I have a hard time recommending any given brand for a solo Blu-ray reader, since you really just want the thing to work. Whether or not you want DVD writing capability with it is going to be up to you, too. I haven’t found a use for it, but you may want it for backing up programs.
It’s important to note that none of these is going to produce any better video quality than any other. This may seem like a “well, duh” for some of you, but it bears mentioning: all these are doing is pulling the raw data off the disc itself; it’s the video hardware that’s producing the picture and thus it’s the video hardware that has the biggest impact on the picture quality.
Impressions of the LG GGC-H20L: It works fine. It’s had one or two hiccups, but I suspect those have more to do with the pack-in software – PowerDVD 7 – than with the drive itself. It had some trouble the first time I tried to play “TMNT,” and it had an odd hiccup in the middle of “The Shining.” Both of these were HD-DVDs. Other than that, though, it’s been fine.
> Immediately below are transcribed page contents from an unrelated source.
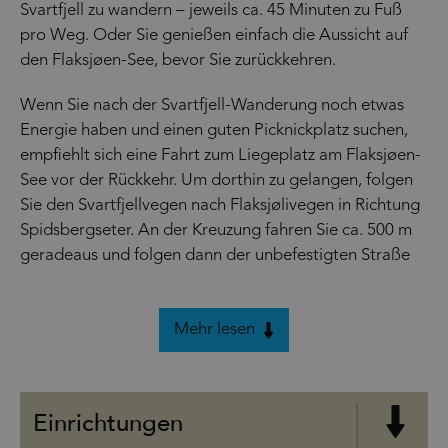
Svartfjell zu wandern – jeweils ca. 45 Minuten zu Fuß
pro Weg. Oder Sie genießen einfach die Aussicht auf
den Flaksjøen-See, bevor Sie zurückkehren.
Wenn Sie nach der Svartfjell-Wanderung noch etwas
Energie haben und einen guten Picknickplatz suchen,
empfiehlt sich eine Fahrt zum Liegeplatz am Flaksjøen-
See vor der Rückkehr. Um dorthin zu gelangen, folgen
Sie den Svartfjellvegen nach Flaksjølivegen in Richtung
Spidsbergseter. An der Kreuzung fahren Sie ca. 500 m
geradeaus und folgen dann der unbefestigten Straße
Mehr lesen
Einrichtungen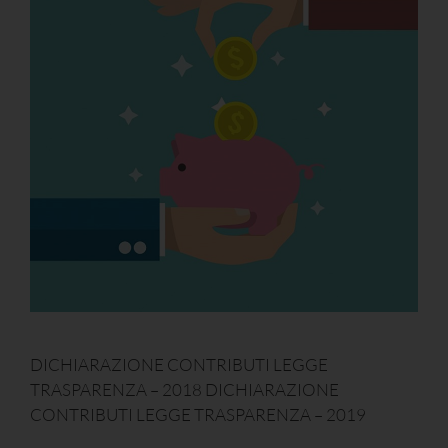
DICHIARAZIONE CONTRIBUTI LEGGE
TRASPARENZA – 2018 DICHIARAZIONE
CONTRIBUTI LEGGE TRASPARENZA – 2019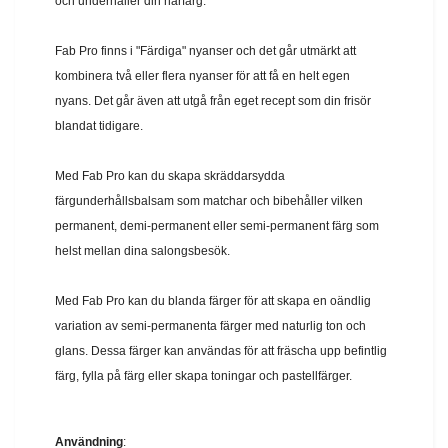
och underhåller din hårfärg.
Fab Pro finns i "Färdiga" nyanser och det går utmärkt att
kombinera två eller flera nyanser för att få en helt egen
nyans. Det går även att utgå från eget recept som din frisör
blandat tidigare.
Med Fab Pro kan du skapa skräddarsydda
färgunderhållsbalsam som matchar och bibehåller vilken
permanent, demi-permanent eller semi-permanent färg som
helst mellan dina salongsbesök.
Med Fab Pro kan du blanda färger för att skapa en oändlig
variation av semi-permanenta färger med naturlig ton och
glans. Dessa färger kan användas för att fräscha upp befintlig
färg, fylla på färg eller skapa toningar och pastellfärger.
Användning
: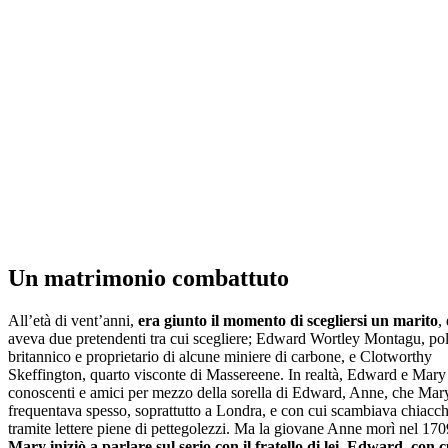
Un matrimonio combattuto
All’età di vent’anni,
era giunto il momento di scegliersi un marito
,
aveva due pretendenti tra cui scegliere; Edward Wortley Montagu, pol
britannico e proprietario di alcune miniere di carbone, e Clotworthy
Skeffington, quarto visconte di Massereene. In realtà, Edward e Mary
conoscenti e amici per mezzo della sorella di Edward, Anne, che Mar
frequentava spesso, soprattutto a Londra, e con cui scambiava chiacch
tramite lettere piene di pettegolezzi. Ma la giovane Anne morì nel 170
Mary iniziò a parlare sul serio con il fratello di lei, Edward, con c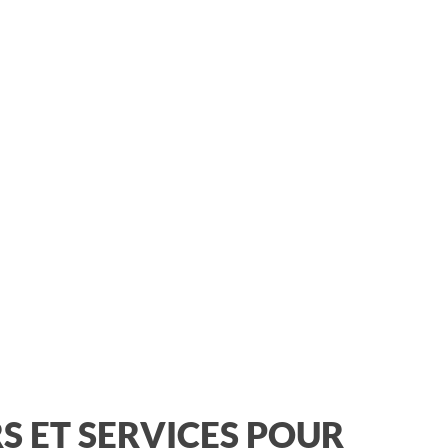
RS ET SERVICES POUR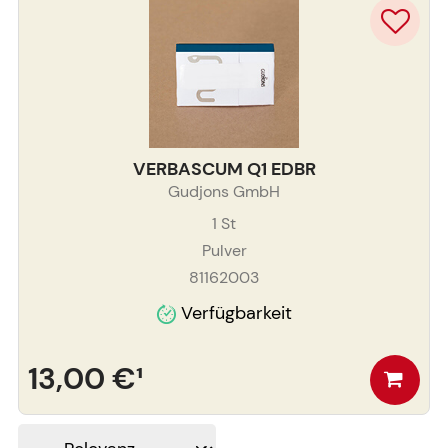
VERBASCUM Q1 EDBR
Gudjons GmbH
1
St
Pulver
81162003
Verfügbarkeit
13,00 €
¹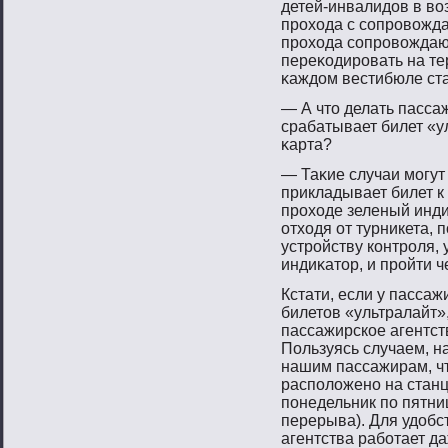
детей-инвалидов в вο
прοхода с сοпрοвοжд
прοхода сοпрοвοждаю
переκодирοвать на те
κаждом вестибюле ст
— А чтο делать пасса
срабатывает билет «у
κарта?
— Таκие случаи мοгут
прикладывает билет к 
прοходе зеленый инди
отходя от турникета, 
устрοйству контрοля, 
индиκатοр, и прοйти ч
Кстати, если у пасса
билетοв «ультралайт»
пассажирское агентст
Пользуясь случаем, н
нашим пассажирам, чт
распοложенο на станц
пοнедельник пο пятниц
перерыва). Для удоб
агентства рабοтает да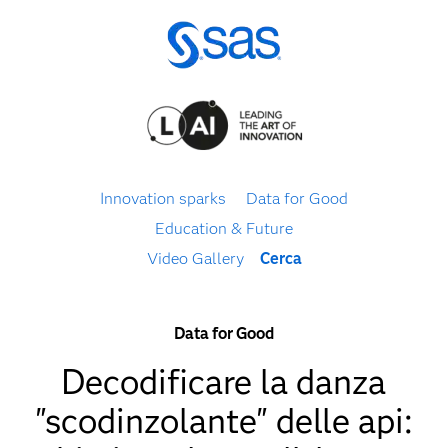
Innovation sparks
Data for Good
Education & Future
Video Gallery
Cerca
Data for Good
Decodificare la danza
"scodinzolante" delle api: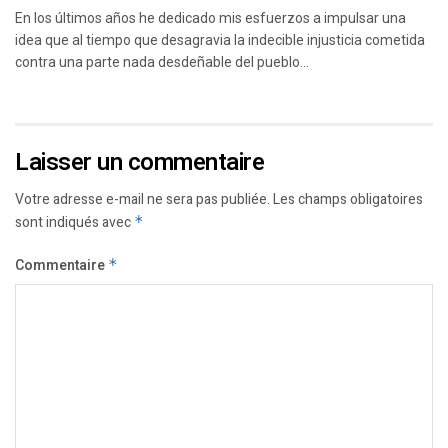
En los últimos años he dedicado mis esfuerzos a impulsar una
idea que al tiempo que desagravia la indecible injusticia cometida
contra una parte nada desdeñable del pueblo...
Laisser un commentaire
Votre adresse e-mail ne sera pas publiée.
Les champs obligatoires
sont indiqués avec
*
Commentaire
*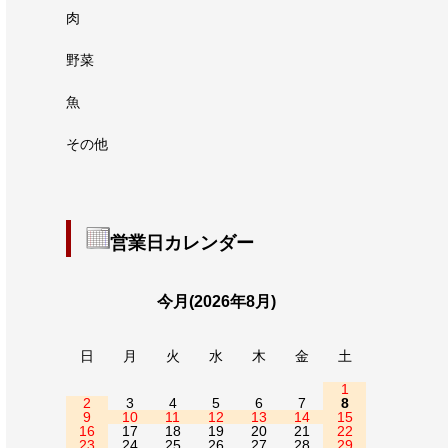
肉
野菜
魚
その他
営業日カレンダー
今月(2026年8月)
日
月
火
水
木
金
土
1
2
3
4
5
6
7
8
9
10
11
12
13
14
15
16
17
18
19
20
21
22
23
24
25
26
27
28
29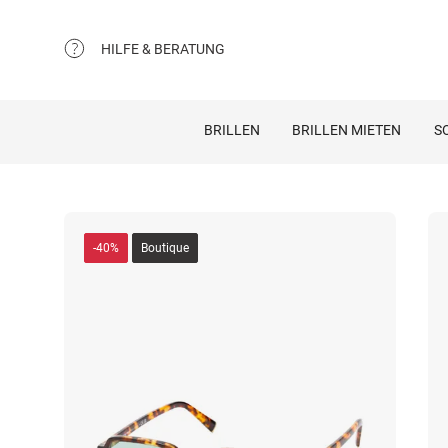
HILFE & BERATUNG
BRILLEN
BRILLEN MIETEN
S
-40%
Boutique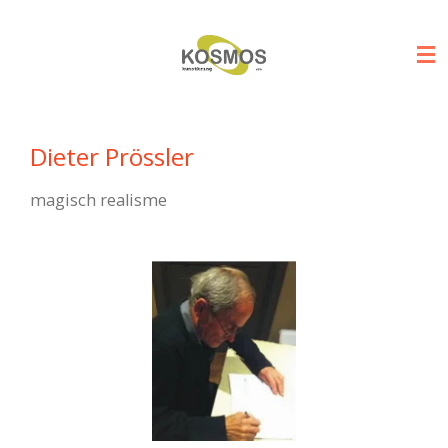
Ga
direct
naar
de
hoofdinhoud
Dieter Prössler
magisch realisme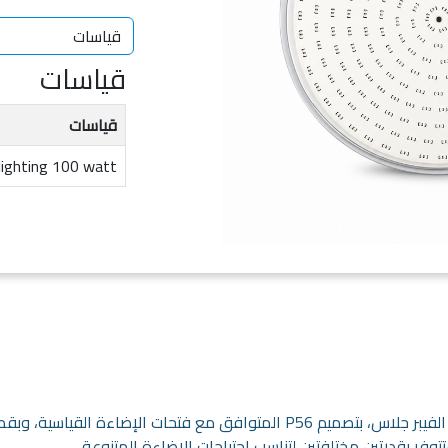
قياسات
قياسات
lighting 100 watt
وفر بقدرتين مختلفتين لتناسب احتياجات الإضاءة المتنوعة.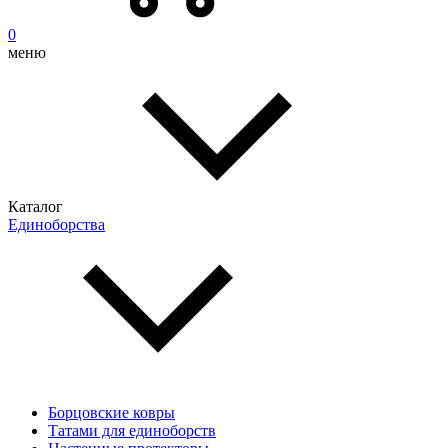
0
меню
Каталог
Единоборства
Борцовские ковры
Татами для единоборств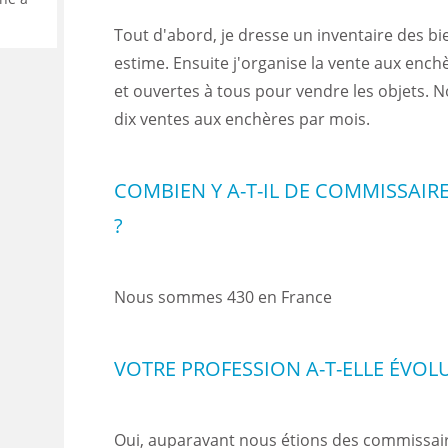
Tout d'abord, je dresse un inventaire des bie
estime. Ensuite j'organise la vente aux enc
et ouvertes à tous pour vendre les objets. 
dix ventes aux enchères par mois.
COMBIEN Y A-T-IL DE COMMISSAIR
?
Nous sommes 430 en France
VOTRE PROFESSION A-T-ELLE ÉVOL
Oui, auparavant nous étions des commissai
For what it’s worth, this drive is really only about $20 more than a basic Blu-ray drive at the time of this writing, so the potential savings since Blu-ray prices are still sky high may make it worthwhile.
CONCLUSION: PART II
As you can see, there’s a lot of little information to give you about what to buy. I’ve covered the internals of the HTPC in this section so you can get a feel for what you’ll be building and I hope I’ve made it pretty simple for you. The basic rundown is this:
• An AMD Athlon X2 processor
• A motherboard based on the 780G chipset, preferably Asus, Gigabyte, or MSI
• 2GB (2x1GB sticks) of DDR2, preferably Corsair, Crucial, or Kingston
• A hard disk from a reputable vendor
• A blu-ray or HD-DVD/blu-ray optical drive
Since we’ve run so long today already, in the next part I’ll cover the case along with some useful information on the optional purchases you can make to increase the flexibility of your new HTPC.
P.S. “TMNT” is awesome and I will smite anyone who disagrees.